%%

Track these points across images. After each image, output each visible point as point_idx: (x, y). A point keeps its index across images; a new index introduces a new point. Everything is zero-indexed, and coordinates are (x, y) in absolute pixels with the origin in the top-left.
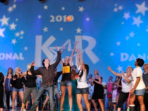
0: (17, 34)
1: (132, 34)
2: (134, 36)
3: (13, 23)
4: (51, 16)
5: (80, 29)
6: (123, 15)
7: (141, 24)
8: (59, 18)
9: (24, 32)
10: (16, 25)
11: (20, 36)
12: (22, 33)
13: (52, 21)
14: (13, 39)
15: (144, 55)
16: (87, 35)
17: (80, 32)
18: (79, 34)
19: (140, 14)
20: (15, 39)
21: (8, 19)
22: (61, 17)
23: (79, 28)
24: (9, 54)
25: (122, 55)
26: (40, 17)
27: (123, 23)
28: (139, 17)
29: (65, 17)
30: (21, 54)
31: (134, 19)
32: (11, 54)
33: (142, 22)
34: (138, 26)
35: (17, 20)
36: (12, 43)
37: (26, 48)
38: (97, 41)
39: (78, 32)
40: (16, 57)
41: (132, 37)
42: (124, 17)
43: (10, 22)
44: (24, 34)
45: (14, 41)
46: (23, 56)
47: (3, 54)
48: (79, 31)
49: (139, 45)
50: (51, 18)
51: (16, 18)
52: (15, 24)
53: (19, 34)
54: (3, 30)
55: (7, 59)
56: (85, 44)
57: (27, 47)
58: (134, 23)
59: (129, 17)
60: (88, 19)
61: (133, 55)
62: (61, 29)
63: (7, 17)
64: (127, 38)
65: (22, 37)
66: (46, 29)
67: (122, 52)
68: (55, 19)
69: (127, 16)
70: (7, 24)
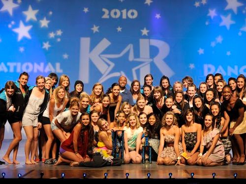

%%

Exactly reproduce the entries above, minus the pictures.

**Answer:**
Track these points across images. After each image, output each visible point as point_idx: (x, y). A point keeps its index across images; a new index introduces a new point. Everything is zero-indexed, and coordinates are (x, y) in absolute pixels with the origin in the top-left.
0: (17, 34)
1: (132, 34)
2: (134, 36)
3: (13, 23)
4: (51, 16)
5: (80, 29)
6: (123, 15)
7: (141, 24)
8: (59, 18)
9: (24, 32)
10: (16, 25)
11: (20, 36)
12: (22, 33)
13: (52, 21)
14: (13, 39)
15: (144, 55)
16: (87, 35)
17: (80, 32)
18: (79, 34)
19: (140, 14)
20: (15, 39)
21: (8, 19)
22: (61, 17)
23: (79, 28)
24: (9, 54)
25: (122, 55)
26: (40, 17)
27: (123, 23)
28: (139, 17)
29: (65, 17)
30: (21, 54)
31: (134, 19)
32: (11, 54)
33: (142, 22)
34: (138, 26)
35: (17, 20)
36: (12, 43)
37: (26, 48)
38: (97, 41)
39: (78, 32)
40: (16, 57)
41: (132, 37)
42: (124, 17)
43: (10, 22)
44: (24, 34)
45: (14, 41)
46: (23, 56)
47: (3, 54)
48: (79, 31)
49: (139, 45)
50: (51, 18)
51: (16, 18)
52: (15, 24)
53: (19, 34)
54: (3, 30)
55: (7, 59)
56: (85, 44)
57: (27, 47)
58: (134, 23)
59: (129, 17)
60: (88, 19)
61: (133, 55)
62: (61, 29)
63: (7, 17)
64: (127, 38)
65: (22, 37)
66: (46, 29)
67: (122, 52)
68: (55, 19)
69: (127, 16)
70: (7, 24)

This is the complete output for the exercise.